Can't you just read the linear combination off the row reduced matrix? I learnt this method, but cannot understand it in terms of this 5 x 7 matrix. I didn't think there should be a need to use simultaneous equations?

v3 = 2v1 + 3v2

How do I read v5 and v7 off the row reduced matrix? Perhaps, that is an easier way?

7. Yes it's also possible to read the linear combination off your reduced matrix. And it's really a lot easier actually, sorry.

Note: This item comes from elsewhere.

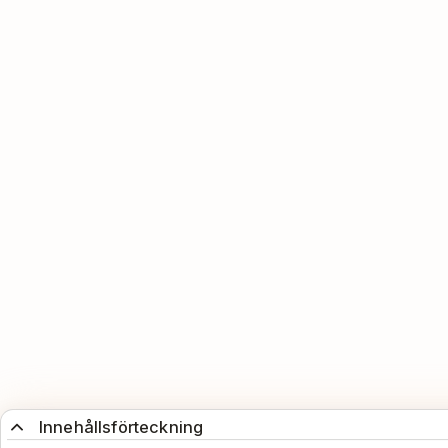
Innehållsförteckning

$\displaystyle v_3 = 2v_1+3v_2$
$\displaystyle v_5 = v_1+v_2+v_4$

I don't know why you put $\displaystyle v_3$ here again, as it's a linear combination of the elements of $\displaystyle S_1$. Because these are 4 linearly independent vectors and span whole $\displaystyle \mathbb{R}^4$, which basically means that you can form any other vector that looks like $\displaystyle \begin{bmatrix}a & b & c & d & 0\end{bmatrix}^T$ out of these. $\displaystyle v_7$ can be read off like the other vectors but just in terms of $\displaystyle av_1+bv_2+cv_4+dv_6$.